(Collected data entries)
^^^^^^^^

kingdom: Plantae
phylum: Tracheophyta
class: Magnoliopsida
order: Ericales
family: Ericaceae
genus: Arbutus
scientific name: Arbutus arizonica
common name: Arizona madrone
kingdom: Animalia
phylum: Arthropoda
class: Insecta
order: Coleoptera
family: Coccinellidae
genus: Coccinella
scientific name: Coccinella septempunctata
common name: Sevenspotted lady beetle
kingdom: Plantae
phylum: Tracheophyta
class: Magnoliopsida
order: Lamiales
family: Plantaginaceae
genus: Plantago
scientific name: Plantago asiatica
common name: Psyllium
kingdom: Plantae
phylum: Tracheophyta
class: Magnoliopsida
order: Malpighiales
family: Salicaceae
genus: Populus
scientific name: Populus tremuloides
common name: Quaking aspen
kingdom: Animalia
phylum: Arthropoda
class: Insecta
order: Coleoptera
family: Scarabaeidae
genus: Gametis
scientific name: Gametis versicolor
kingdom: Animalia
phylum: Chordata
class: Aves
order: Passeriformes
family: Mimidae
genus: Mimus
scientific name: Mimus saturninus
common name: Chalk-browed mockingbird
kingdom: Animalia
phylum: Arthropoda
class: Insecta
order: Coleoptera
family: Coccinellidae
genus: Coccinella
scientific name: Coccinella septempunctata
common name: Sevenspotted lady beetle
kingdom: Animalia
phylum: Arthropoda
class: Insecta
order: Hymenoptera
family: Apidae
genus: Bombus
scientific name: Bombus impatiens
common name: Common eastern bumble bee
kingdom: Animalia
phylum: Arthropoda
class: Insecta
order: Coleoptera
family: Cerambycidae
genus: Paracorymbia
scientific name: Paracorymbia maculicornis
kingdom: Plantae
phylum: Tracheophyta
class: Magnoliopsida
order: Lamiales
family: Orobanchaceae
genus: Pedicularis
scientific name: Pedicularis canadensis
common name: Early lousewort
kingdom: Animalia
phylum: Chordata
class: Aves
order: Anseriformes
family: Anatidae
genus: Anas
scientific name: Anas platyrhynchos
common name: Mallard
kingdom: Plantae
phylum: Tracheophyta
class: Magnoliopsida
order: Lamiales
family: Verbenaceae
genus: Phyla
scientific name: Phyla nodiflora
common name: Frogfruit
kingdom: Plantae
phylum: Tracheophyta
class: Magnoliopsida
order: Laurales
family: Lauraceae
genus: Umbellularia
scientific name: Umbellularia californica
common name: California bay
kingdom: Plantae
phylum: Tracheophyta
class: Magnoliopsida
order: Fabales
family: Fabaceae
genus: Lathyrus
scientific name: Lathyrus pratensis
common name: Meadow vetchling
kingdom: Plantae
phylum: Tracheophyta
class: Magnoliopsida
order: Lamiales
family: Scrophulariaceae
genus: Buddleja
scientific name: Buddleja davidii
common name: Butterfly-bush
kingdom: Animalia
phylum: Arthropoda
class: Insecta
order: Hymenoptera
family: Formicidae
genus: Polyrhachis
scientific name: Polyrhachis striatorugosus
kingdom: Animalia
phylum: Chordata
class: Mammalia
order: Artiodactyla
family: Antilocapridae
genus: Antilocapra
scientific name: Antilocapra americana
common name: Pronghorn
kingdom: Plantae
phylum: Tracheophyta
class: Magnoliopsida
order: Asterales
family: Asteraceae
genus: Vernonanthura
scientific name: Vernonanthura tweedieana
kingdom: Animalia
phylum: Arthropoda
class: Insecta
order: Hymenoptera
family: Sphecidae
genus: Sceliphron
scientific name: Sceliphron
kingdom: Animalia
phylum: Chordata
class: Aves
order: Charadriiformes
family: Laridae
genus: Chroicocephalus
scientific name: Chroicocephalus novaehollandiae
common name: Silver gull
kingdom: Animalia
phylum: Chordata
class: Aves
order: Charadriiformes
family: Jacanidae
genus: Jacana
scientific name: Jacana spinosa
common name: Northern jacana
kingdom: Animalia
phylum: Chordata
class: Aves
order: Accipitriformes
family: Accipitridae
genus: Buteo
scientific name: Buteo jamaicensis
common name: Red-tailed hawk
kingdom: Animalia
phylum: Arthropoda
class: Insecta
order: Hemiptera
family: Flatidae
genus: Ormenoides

^^^^^^^^

*Direction*: Reproduce every line of the material above word for word.

*Full output*:
kingdom: Plantae
phylum: Tracheophyta
class: Magnoliopsida
order: Ericales
family: Ericaceae
genus: Arbutus
scientific name: Arbutus arizonica
common name: Arizona madrone
kingdom: Animalia
phylum: Arthropoda
class: Insecta
order: Coleoptera
family: Coccinellidae
genus: Coccinella
scientific name: Coccinella septempunctata
common name: Sevenspotted lady beetle
kingdom: Plantae
phylum: Tracheophyta
class: Magnoliopsida
order: Lamiales
family: Plantaginaceae
genus: Plantago
scientific name: Plantago asiatica
common name: Psyllium
kingdom: Plantae
phylum: Tracheophyta
class: Magnoliopsida
order: Malpighiales
family: Salicaceae
genus: Populus
scientific name: Populus tremuloides
common name: Quaking aspen
kingdom: Animalia
phylum: Arthropoda
class: Insecta
order: Coleoptera
family: Scarabaeidae
genus: Gametis
scientific name: Gametis versicolor
kingdom: Animalia
phylum: Chordata
class: Aves
order: Passeriformes
family: Mimidae
genus: Mimus
scientific name: Mimus saturninus
common name: Chalk-browed mockingbird
kingdom: Animalia
phylum: Arthropoda
class: Insecta
order: Coleoptera
family: Coccinellidae
genus: Coccinella
scientific name: Coccinella septempunctata
common name: Sevenspotted lady beetle
kingdom: Animalia
phylum: Arthropoda
class: Insecta
order: Hymenoptera
family: Apidae
genus: Bombus
scientific name: Bombus impatiens
common name: Common eastern bumble bee
kingdom: Animalia
phylum: Arthropoda
class: Insecta
order: Coleoptera
family: Cerambycidae
genus: Paracorymbia
scientific name: Paracorymbia maculicornis
kingdom: Plantae
phylum: Tracheophyta
class: Magnoliopsida
order: Lamiales
family: Orobanchaceae
genus: Pedicularis
scientific name: Pedicularis canadensis
common name: Early lousewort
kingdom: Animalia
phylum: Chordata
class: Aves
order: Anseriformes
family: Anatidae
genus: Anas
scientific name: Anas platyrhynchos
common name: Mallard
kingdom: Plantae
phylum: Tracheophyta
class: Magnoliopsida
order: Lamiales
family: Verbenaceae
genus: Phyla
scientific name: Phyla nodiflora
common name: Frogfruit
kingdom: Plantae
phylum: Tracheophyta
class: Magnoliopsida
order: Laurales
family: Lauraceae
genus: Umbellularia
scientific name: Umbellularia californica
common name: California bay
kingdom: Plantae
phylum: Tracheophyta
class: Magnoliopsida
order: Fabales
family: Fabaceae
genus: Lathyrus
scientific name: Lathyrus pratensis
common name: Meadow vetchling
kingdom: Plantae
phylum: Tracheophyta
class: Magnoliopsida
order: Lamiales
family: Scrophulariaceae
genus: Buddleja
scientific name: Buddleja davidii
common name: Butterfly-bush
kingdom: Animalia
phylum: Arthropoda
class: Insecta
order: Hymenoptera
family: Formicidae
genus: Polyrhachis
scientific name: Polyrhachis striatorugosus
kingdom: Animalia
phylum: Chordata
class: Mammalia
order: Artiodactyla
family: Antilocapridae
genus: Antilocapra
scientific name: Antilocapra americana
common name: Pronghorn
kingdom: Plantae
phylum: Tracheophyta
class: Magnoliopsida
order: Asterales
family: Asteraceae
genus: Vernonanthura
scientific name: Vernonanthura tweedieana
kingdom: Animalia
phylum: Arthropoda
class: Insecta
order: Hymenoptera
family: Sphecidae
genus: Sceliphron
scientific name: Sceliphron
kingdom: Animalia
phylum: Chordata
class: Aves
order: Charadriiformes
family: Laridae
genus: Chroicocephalus
scientific name: Chroicocephalus novaehollandiae
common name: Silver gull
kingdom: Animalia
phylum: Chordata
class: Aves
order: Charadriiformes
family: Jacanidae
genus: Jacana
scientific name: Jacana spinosa
common name: Northern jacana
kingdom: Animalia
phylum: Chordata
class: Aves
order: Accipitriformes
family: Accipitridae
genus: Buteo
scientific name: Buteo jamaicensis
common name: Red-tailed hawk
kingdom: Animalia
phylum: Arthropoda
class: Insecta
order: Hemiptera
family: Flatidae
genus: Ormenoides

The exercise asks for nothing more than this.